Notifications : ne pas déranger !

Lorsque qu’Android a popularisé le principe des notifications, tout le monde s’est uni pour dire que c’était LA fonctionnalité qui faisait défaut à iOS. J’étais de ceux qui appréciaient le principe en lui-même, en attendant de voir…

Désormais les notifications sont partie intégrante d’iOS et d’OS X, comme pour l’immense majorité des systèmes d’exploitation mais, avec l’usage, je désactive petit à petit tous types d’alerte. Pour avoir la paix.

Push toi de là

Sans le savoir, mon désamour des « futurs » services de notification a commencé après quelques mois seulement d’utilisation du service push pour les emails. Apanage du système BlackBerry pendant longtemps, quand le service Google Apps (via la configuration Microsoft Exchange) m’a permis de bénéficier du push sur iPhone / iPad sans utiliser d’adresse .Mac / MobileMe, je me suis jeté dessus. Fier comme un paon de pouvoir bénéficier de ce tout nouveau service plus réservé à l’élite.

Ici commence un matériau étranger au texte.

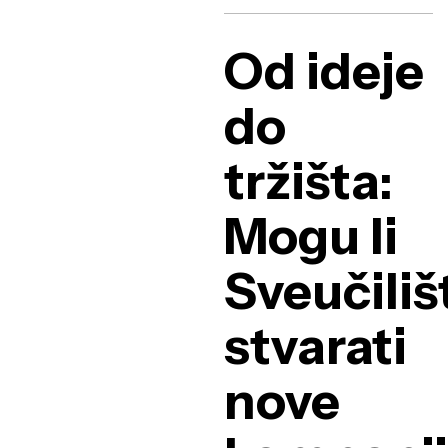
Od ideje
do
tržišta:
Mogu li
Sveučiliš
stvarati
nove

Comme toute nouveauté, on trouve ça génial au début : les emails arrivent au fur et à mesure (comme des SMS) plutôt que d’être relevés à intervalle régulier. Après quelques jours d’utilisation, on se surprend à « sauter » sur le terminal pour découvrir quelle dernière information pas super importante vient de tomber. À chaque fois on interrompt la tâche en cours. Parfois c’est sans conséquences, parfois il faut plusieurs minutes pour se remettre à la rédaction d’un texte ou l’écriture d’un code de développement. Et quand on reçoit près d’une centaine d’emails par jour, ça devient vite handicapant.

Il est certes facile de se promettre de ne pas regarder, de « s’installer des œillères psychologiques », mais on ne tient pas longtemps. Le regard dérive vite. La distraction apportée par la notification fout tout en l’air.
J’ai tenu quelques mois pour finir par revenir à une bonne vieille configuration IMAP standard, sans push et retrouver un peu de concentration sur mes tâches.

En mode « ne pas déranger »

Alors avec l’arrivée des notifications, tant au niveau du système qu’au niveau des applications, d’abord sous iOS puis sous OS X, je me suis retrouvé devant le même problème : attiré par le service pour mes applications favorites, vite dérangé et débordé par le flot d’information.
Si on ne fait pas sérieusement le tri dès le départ, les écrans se transforment vite en sapins de Noël avec son et « lumière » : réseaux sociaux, actualités, jeux, sites Internet (la pire qui soit sur une machine de bureau), etc.

Je sais très bien que beaucoup me diront que je n’ai qu’à pas regarder mon iPhone ou mon iPad, occulter le coin droit de mon écran, mais est-ce vraiment tenable ?

Dès le premier lancement, rares sont les applications que j’autorise à me notifier. Puis avec l’utilisation quotidienne, encore plus rares sont celles qui résistent au ménage et à la désactivation complète des alertes sous toutes leurs formes.

Avec le recul, je ne trouve aucune notification qui n’ait été d’une urgence « vitale » et qui justifie de les laisser activées. Je retrouve du temps, de l’efficacité et une grande tranquillité. Au pire, si c’est urgent, on décroche son téléphone. Cela me vaudra bien une notification de la part de la messagerie !

Qui plus est, je prends plus de plaisir à consulter à intervalles réguliers, sous forme de pauses, mes emails, mon fil Twitter, mes flux RSS et les actualités qui n’arriveraient pas par les modes pré-cités.

Aujourd’hui, le seules notifications qui restent actives sur iPhone et iPad sont : Twitter (en sursis), les SMS et le calendrier. Rien sur les Mac, leurs compagnons mobiles se chargeant de me transmettre l’information.

Et finalement, si c’était ça la vraie tranquillité ? Débrancher du « tout, tout de suite » ?

Preuve encore à midi aujourd’hui lors d’un déjeuner en terrasse, au soleil, aux abords du Palais de justice de Paris : ma conversation avec ma cliente était interrompue sans cesse par les SMS, les emails, les appels, Facebook (!), … Si l’homme (ou la femme) aux commandes de la machine est en partie responsable de son incapacité à résister aux appels de cette dernière, il faut peut-être directement s’attaquer au problème, directement sur la machine. Mode « ne pas déranger ». La vraie révolution d’iOS 6. Au final, le seul message important du repas étant arrivé au moment de prendre le thé !

Note : quand je parle de « notifications », j’entends les alertes sonores et visuelles immédiates. Je conserve les messages dans le centre de notifications iOS pour avoir un aperçu rapide de ce que j’aurais manquer et ainsi aller vite à l’essentiel.